■ PROBLEM DESCRIPTION
Return nothing but the lines from the one with "60: (418, 397, 22.08)" through the one with "10: (642, 439, 10.87)" in the data below, word for word and without pictures.

■ Collected data entries
- Opening Delimiter -

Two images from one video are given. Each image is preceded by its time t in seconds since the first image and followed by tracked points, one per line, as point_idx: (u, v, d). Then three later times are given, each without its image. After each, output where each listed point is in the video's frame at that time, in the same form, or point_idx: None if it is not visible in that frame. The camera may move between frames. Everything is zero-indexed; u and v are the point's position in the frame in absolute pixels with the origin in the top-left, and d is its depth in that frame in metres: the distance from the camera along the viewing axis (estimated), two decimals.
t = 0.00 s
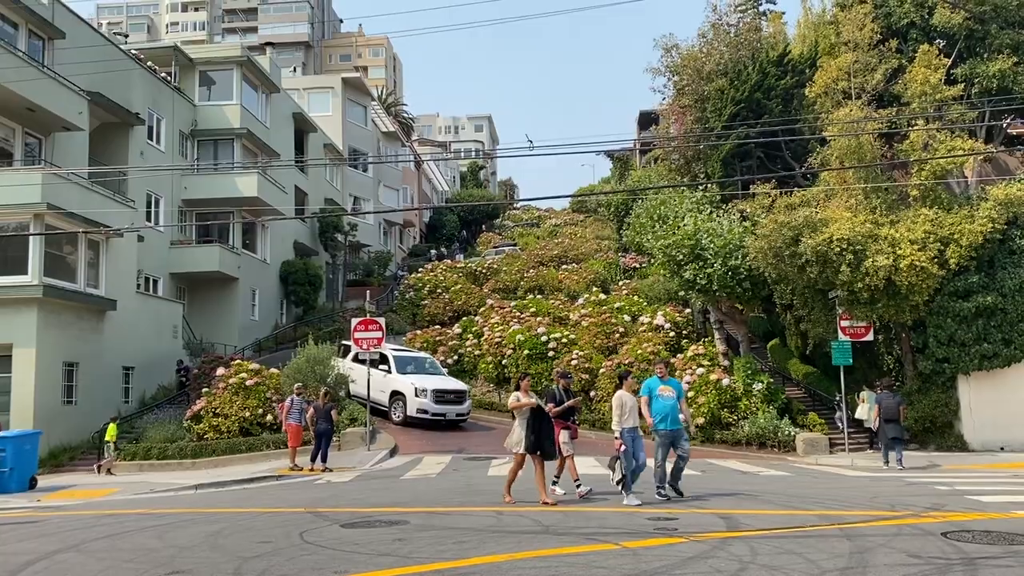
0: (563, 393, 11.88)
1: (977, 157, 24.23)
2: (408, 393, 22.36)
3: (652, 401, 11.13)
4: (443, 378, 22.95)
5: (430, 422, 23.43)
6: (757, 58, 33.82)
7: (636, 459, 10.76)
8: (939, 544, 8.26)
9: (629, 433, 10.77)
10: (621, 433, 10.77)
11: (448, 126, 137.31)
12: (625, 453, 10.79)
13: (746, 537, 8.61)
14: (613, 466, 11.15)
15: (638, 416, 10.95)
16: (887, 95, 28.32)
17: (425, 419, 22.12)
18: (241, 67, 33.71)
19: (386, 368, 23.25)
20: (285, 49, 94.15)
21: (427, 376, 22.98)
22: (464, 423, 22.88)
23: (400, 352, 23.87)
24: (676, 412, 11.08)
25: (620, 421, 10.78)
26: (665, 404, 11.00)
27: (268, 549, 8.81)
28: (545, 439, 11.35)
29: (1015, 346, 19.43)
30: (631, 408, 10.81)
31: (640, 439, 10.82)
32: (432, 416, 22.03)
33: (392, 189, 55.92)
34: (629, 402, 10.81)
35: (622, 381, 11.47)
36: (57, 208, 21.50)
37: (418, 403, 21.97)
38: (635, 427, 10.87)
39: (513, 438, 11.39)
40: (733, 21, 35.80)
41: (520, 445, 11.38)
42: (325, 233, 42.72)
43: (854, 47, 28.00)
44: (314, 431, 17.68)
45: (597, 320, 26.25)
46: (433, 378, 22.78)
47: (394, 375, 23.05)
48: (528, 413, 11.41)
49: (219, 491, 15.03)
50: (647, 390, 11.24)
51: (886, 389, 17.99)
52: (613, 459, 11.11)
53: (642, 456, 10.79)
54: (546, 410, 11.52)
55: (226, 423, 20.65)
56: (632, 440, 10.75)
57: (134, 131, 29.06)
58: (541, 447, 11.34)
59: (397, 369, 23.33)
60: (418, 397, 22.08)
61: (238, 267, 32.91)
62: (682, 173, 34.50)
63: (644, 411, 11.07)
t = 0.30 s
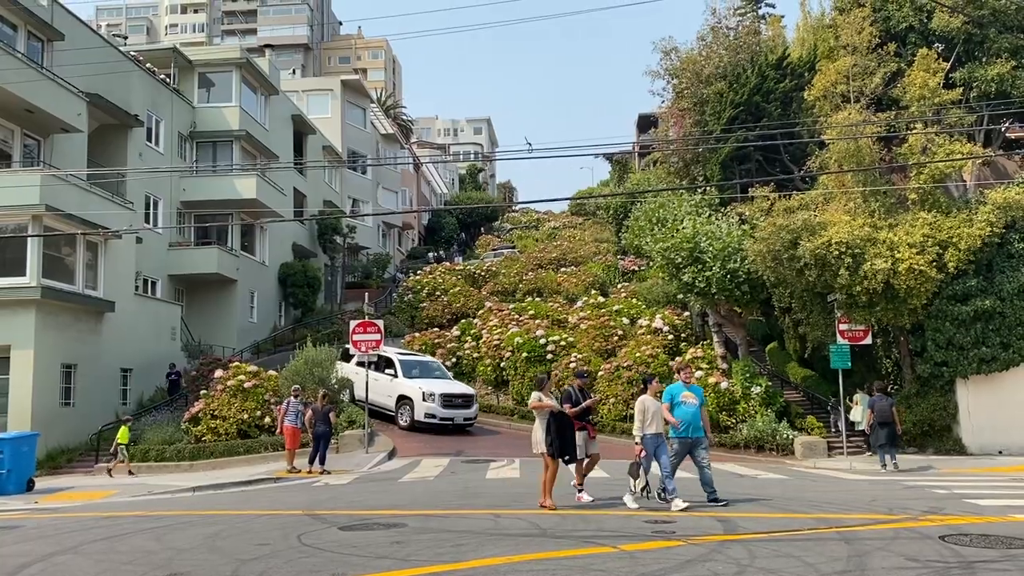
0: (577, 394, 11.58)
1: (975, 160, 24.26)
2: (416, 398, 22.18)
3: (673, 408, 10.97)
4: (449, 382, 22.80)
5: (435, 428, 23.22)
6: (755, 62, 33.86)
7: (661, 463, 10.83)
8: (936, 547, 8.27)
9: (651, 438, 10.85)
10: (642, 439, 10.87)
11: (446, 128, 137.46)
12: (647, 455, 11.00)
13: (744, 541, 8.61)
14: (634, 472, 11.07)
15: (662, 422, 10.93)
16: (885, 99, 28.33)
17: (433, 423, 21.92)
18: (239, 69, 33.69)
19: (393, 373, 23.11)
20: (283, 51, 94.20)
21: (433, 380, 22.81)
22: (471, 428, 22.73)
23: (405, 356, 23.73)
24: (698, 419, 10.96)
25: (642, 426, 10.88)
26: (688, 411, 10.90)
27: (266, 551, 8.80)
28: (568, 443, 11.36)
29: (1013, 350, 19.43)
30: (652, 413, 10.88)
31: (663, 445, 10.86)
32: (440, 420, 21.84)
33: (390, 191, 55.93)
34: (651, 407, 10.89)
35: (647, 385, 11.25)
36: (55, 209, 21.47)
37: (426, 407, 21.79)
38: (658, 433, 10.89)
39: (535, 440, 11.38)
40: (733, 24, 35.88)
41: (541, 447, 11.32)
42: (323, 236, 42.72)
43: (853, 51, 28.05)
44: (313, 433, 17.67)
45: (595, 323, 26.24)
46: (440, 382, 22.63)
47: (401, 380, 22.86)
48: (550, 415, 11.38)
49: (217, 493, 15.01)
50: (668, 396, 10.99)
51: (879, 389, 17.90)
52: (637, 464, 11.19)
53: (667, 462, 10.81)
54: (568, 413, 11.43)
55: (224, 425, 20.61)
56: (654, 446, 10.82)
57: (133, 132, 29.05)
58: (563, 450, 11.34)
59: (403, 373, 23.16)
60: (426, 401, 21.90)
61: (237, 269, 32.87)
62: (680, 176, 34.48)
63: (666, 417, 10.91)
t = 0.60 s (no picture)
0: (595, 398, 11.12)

- Closing Delimiter -

■ THE ANSWER
60: (418, 397, 22.08)
61: (238, 267, 32.91)
62: (682, 173, 34.50)
63: (644, 411, 11.07)
t = 0.30 s
0: (577, 394, 11.58)
1: (975, 160, 24.26)
2: (416, 398, 22.18)
3: (673, 408, 10.97)
4: (449, 382, 22.80)
5: (435, 428, 23.22)
6: (755, 62, 33.86)
7: (661, 463, 10.83)
8: (936, 547, 8.27)
9: (651, 438, 10.85)
10: (642, 439, 10.87)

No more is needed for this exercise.